DIRECTIONS FOR THIS TASK:
Show every line below that contains the string "imprint". Case counts.

Stored records:

= = = =

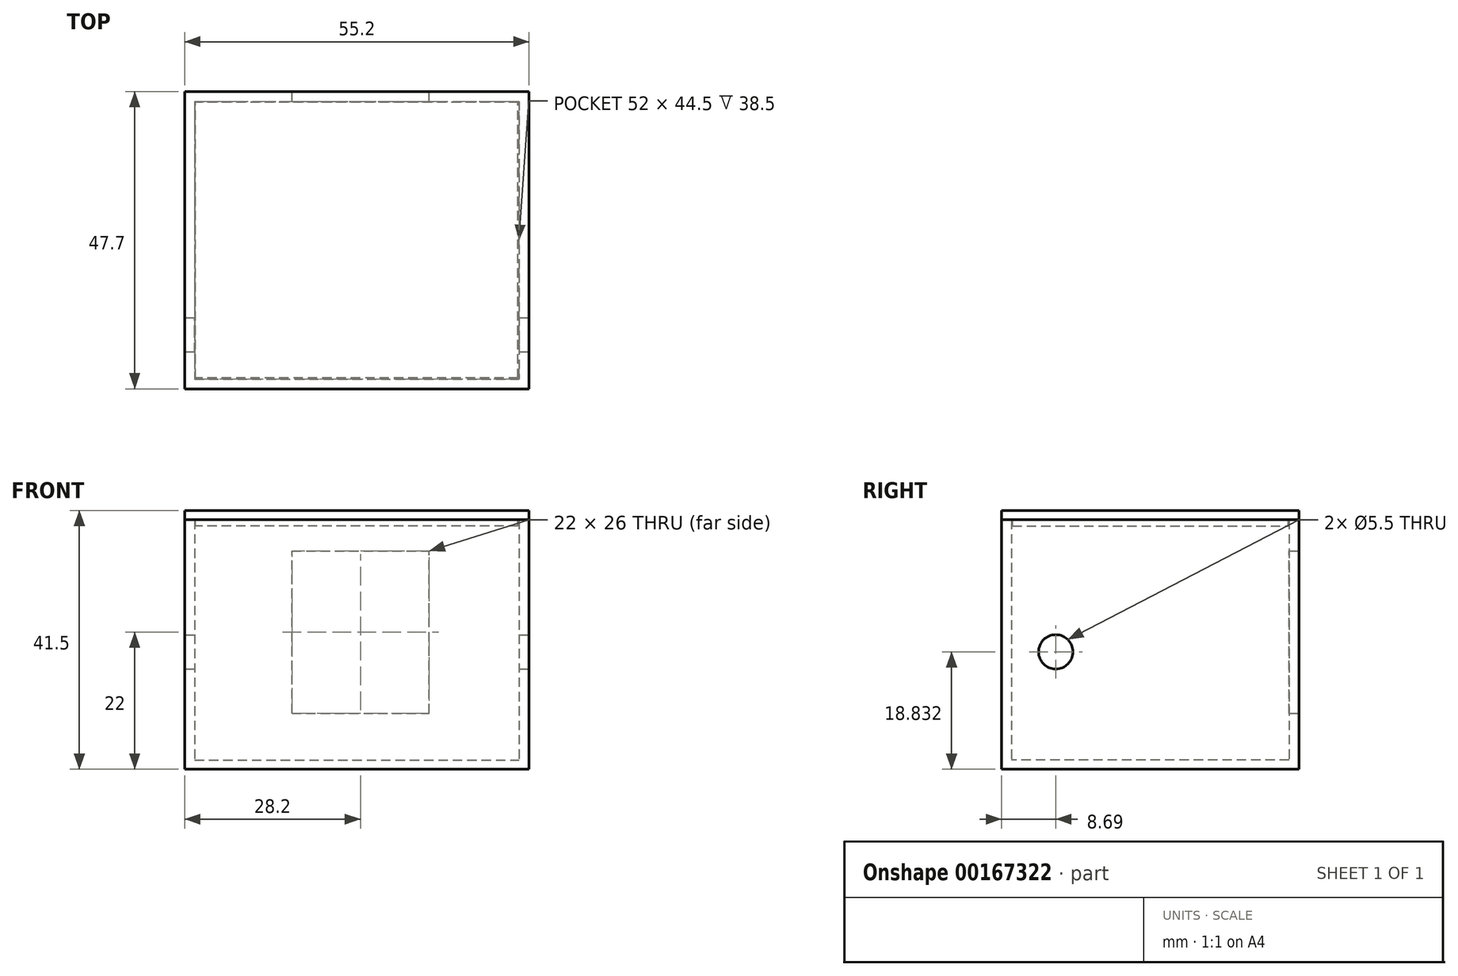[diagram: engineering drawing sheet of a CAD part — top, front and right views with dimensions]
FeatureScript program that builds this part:
annotation { "Feature Type Name" : "Feature", "Feature Type Description" : "" }
export const myFeature = defineFeature(function(context is Context, id is Id, definition is map)
    precondition{}
    {
        {
            var Q0;
            Q0=qCreatedBy(makeId("Top.planeOp"),FACE);
            var sketch = newSketch(context, id + "F0", { "sketchPlane" : qUnion([Q0])});
            skLineSegment(sketch, "E0.bottom", {"start": v(26, -22.25) * mm, "end": v(-26, -22.25) * mm});
            skLineSegment(sketch, "E0.top", {"start": v(26, 22.25) * mm, "end": v(-26, 22.25) * mm});
            skLineSegment(sketch, "E0.left", {"start": v(26, -22.25) * mm, "end": v(26, 22.25) * mm});
            skLineSegment(sketch, "E0.right", {"start": v(-26, -22.25) * mm, "end": v(-26, 22.25) * mm});
            skPoint(sketch, "E0.middle", {"position": v(0, 0) * mm});
            skLineSegment(sketch, "E1.bottom", {"start": v(27.6, -23.85) * mm, "end": v(-27.6, -23.85) * mm});
            skLineSegment(sketch, "E1.top", {"start": v(27.6, 23.85) * mm, "end": v(-27.6, 23.85) * mm});
            skLineSegment(sketch, "E1.left", {"start": v(27.6, -23.85) * mm, "end": v(27.6, 23.85) * mm});
            skLineSegment(sketch, "E1.right", {"start": v(-27.6, -23.85) * mm, "end": v(-27.6, 23.85) * mm});
            skSolve(sketch);
        }
        {
            var Q0;
            Q0=makeQuery(id+"F0.imprint","IMPRINT",FACE,{"disambiguationData":[TD([[makeQuery(id+"F0.imprint","IMPRINT",EDGE,{"derivedFrom":sQuery(id+"F0.wireOp",EDGE,"E0.bottom")}),1.0]])]});
            var Q1;
            Q1=makeQuery(id+"F0.imprint","IMPRINT",FACE,{"disambiguationData":[TD([[makeQuery(id+"F0.imprint","IMPRINT",EDGE,{"derivedFrom":sQuery(id+"F0.wireOp",EDGE,"E0.bottom")}),-1.0]])]});
            extrude(context, id + "F1", {"entities" : qUnion([Q0, Q1]), "depth" : 1.5 * mm});
        }
        {
            var Q0;
            Q0 = qSketchRegion(id + "F0", true);
            extrude(context, id + "F2", {"entities" : qUnion([Q0]), "operationType" : NewBodyOperationType.ADD, "depth" : 40 * mm});
        }
        {
            var Q0;
            {var subQ0=sQuery(id+"F0.wireOp",EDGE,"E1.top");Q0=makeQuery(id+"F2.boolean.opBoolean","MERGE",FACE,{"derivedFrom":[makeQuery(id+"F1.opExtrude","SWEPT_FACE",FACE,{"disambiguationData":[OSD([subQ0])]}),makeQuery(id+"F2.opExtrude","SWEPT_FACE",FACE,{"disambiguationData":[OSD([subQ0])]})]});}
            var sketch = newSketch(context, id + "F3", { "sketchPlane" : qUnion([Q0])});
            skLineSegment(sketch, "E2.bottom", {"start": v(10.4, 9) * mm, "end": v(-11.6, 9) * mm});
            skLineSegment(sketch, "E2.top", {"start": v(10.4, 35) * mm, "end": v(-11.6, 35) * mm});
            skLineSegment(sketch, "E2.left", {"start": v(10.4, 9) * mm, "end": v(10.4, 35) * mm});
            skLineSegment(sketch, "E2.right", {"start": v(-11.6, 9) * mm, "end": v(-11.6, 35) * mm});
            skPoint(sketch, "E2.middle", {"position": v(0, 16.45) * mm});
            skSolve(sketch);
        }
        {
            var Q0;
            Q0 = qSketchRegion(id + "F3", true);
            var Q1;
            Q1=makeQuery(id+"F2.opExtrude","SWEPT_FACE",FACE,{"disambiguationData":[OSD([sQuery(id+"F0.wireOp",EDGE,"E0.top")])]});
            extrude(context, id + "F4", {"entities" : qUnion([Q0]), "operationType" : NewBodyOperationType.REMOVE, "endBound" : BoundingType.UP_TO_SURFACE, "oppositeDirection" : true, "endBoundEntityFace" : qUnion([Q1]), "depth" : 25 * mm});
        }
        {
            var Q0;
            {var subQ0=sQuery(id+"F0.wireOp",EDGE,"E1.left");Q0=makeQuery(id+"F2.boolean.opBoolean","MERGE",FACE,{"derivedFrom":[makeQuery(id+"F1.opExtrude","SWEPT_FACE",FACE,{"disambiguationData":[OSD([subQ0])]}),makeQuery(id+"F2.opExtrude","SWEPT_FACE",FACE,{"disambiguationData":[OSD([subQ0])]})]});}
            var sketch = newSketch(context, id + "F5", { "sketchPlane" : qUnion([Q0])});
            skCircle(sketch, "E3", {"center": v(-15.16, 18.83) * mm, "radius": 2.75 * mm});
            skSolve(sketch);
        }
        {
            var Q0;
            Q0 = qSketchRegion(id + "F5", true);
            extrude(context, id + "F6", {"entities" : qUnion([Q0]), "operationType" : NewBodyOperationType.REMOVE, "endBound" : BoundingType.THROUGH_ALL, "oppositeDirection" : true, "depth" : 25 * mm});
        }
        {
            var Q0;
            Q0=makeQuery(id+"F2.opExtrude","CAP_FACE",FACE,{"disambiguationData":[OSD([sQuery(id+"F0.wireOp",EDGE,"E0.bottom"),sQuery(id+"F0.wireOp",EDGE,"E0.top"),sQuery(id+"F0.wireOp",EDGE,"E0.left"),sQuery(id+"F0.wireOp",EDGE,"E0.right"),sQuery(id+"F0.wireOp",EDGE,"E1.bottom"),sQuery(id+"F0.wireOp",EDGE,"E1.top"),sQuery(id+"F0.wireOp",EDGE,"E1.left"),sQuery(id+"F0.wireOp",EDGE,"E1.right")])],"isStart":false});
            var sketch = newSketch(context, id + "F7", { "sketchPlane" : qUnion([Q0])});
            skLineSegment(sketch, "E4.0", {"start": v(-27.6, -23.85) * mm, "end": v(-27.6, 23.85) * mm});
            skLineSegment(sketch, "E4.1", {"start": v(27.6, -23.85) * mm, "end": v(-27.6, -23.85) * mm});
            skLineSegment(sketch, "E4.2", {"start": v(27.6, -23.85) * mm, "end": v(27.6, 23.85) * mm});
            skLineSegment(sketch, "E4.3", {"start": v(27.6, 23.85) * mm, "end": v(-27.6, 23.85) * mm});
            skSolve(sketch);
        }
        {
            var Q0;
            Q0 = qSketchRegion(id + "F7", true);
            extrude(context, id + "F8", {"entities" : qUnion([Q0]), "depth" : 1.5 * mm});
        }
        {
            var Q0;
            Q0=makeQuery(id+"F8.opExtrude","CAP_FACE",FACE,{"disambiguationData":[OSD([sQuery(id+"F7.wireOp",EDGE,"E4.0"),sQuery(id+"F7.wireOp",EDGE,"E4.1"),sQuery(id+"F7.wireOp",EDGE,"E4.2"),sQuery(id+"F7.wireOp",EDGE,"E4.3")])],"isStart":true});
            var sketch = newSketch(context, id + "F9", { "sketchPlane" : qUnion([Q0])});
            skLineSegment(sketch, "E5.0", {"start": v(25.85, -22.1) * mm, "end": v(-25.85, -22.1) * mm});
            skLineSegment(sketch, "E5.1", {"start": v(25.85, 22.1) * mm, "end": v(25.85, -22.1) * mm});
            skLineSegment(sketch, "E5.2", {"start": v(25.85, 22.1) * mm, "end": v(-25.85, 22.1) * mm});
            skLineSegment(sketch, "E5.3", {"start": v(-25.85, 22.1) * mm, "end": v(-25.85, -22.1) * mm});
            skSolve(sketch);
        }
        {
            var Q0;
            Q0 = qSketchRegion(id + "F9", true);
            extrude(context, id + "F10", {"entities" : qUnion([Q0]), "operationType" : NewBodyOperationType.ADD, "depth" : 1 * mm});
        }
    });
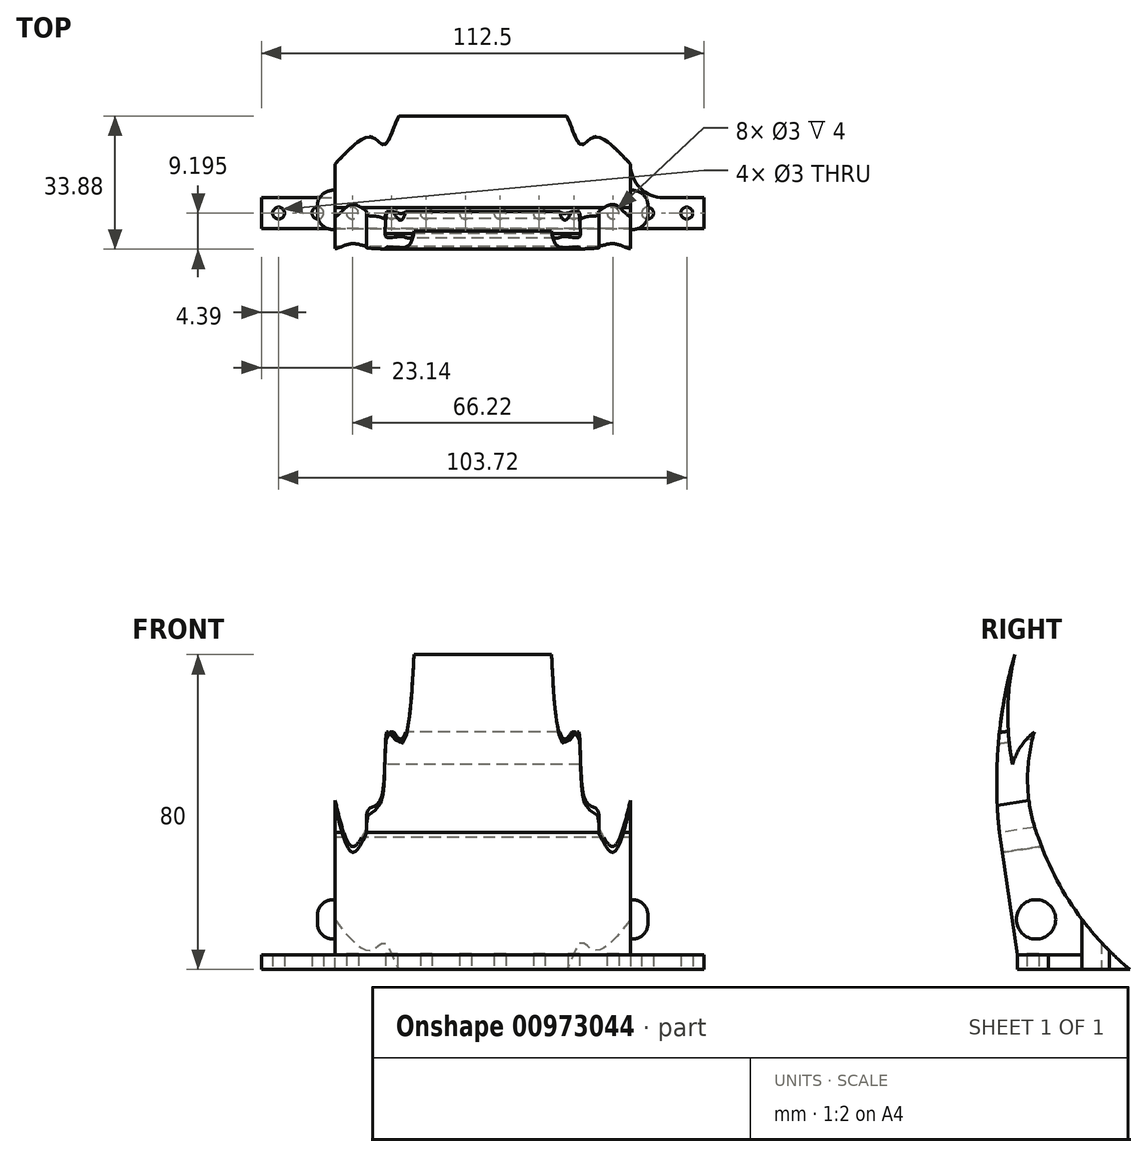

= = = =

CORRECT ANSWER:
            Q0=makeQuery(id+"F0.imprint","IMPRINT",FACE,{"disambiguationData":[TD([[makeQuery(id+"F0.imprint","IMPRINT",EDGE,{"derivedFrom":sQuery(id+"F0.wireOp",EDGE,"E0.bottom")}),1.0]])]});
            Q1=makeQuery(id+"F0.imprint","IMPRINT",FACE,{"disambiguationData":[TD([[makeQuery(id+"F0.imprint","IMPRINT",EDGE,{"derivedFrom":sQuery(id+"F0.wireOp",EDGE,"E0.bottom")}),-1.0]])]});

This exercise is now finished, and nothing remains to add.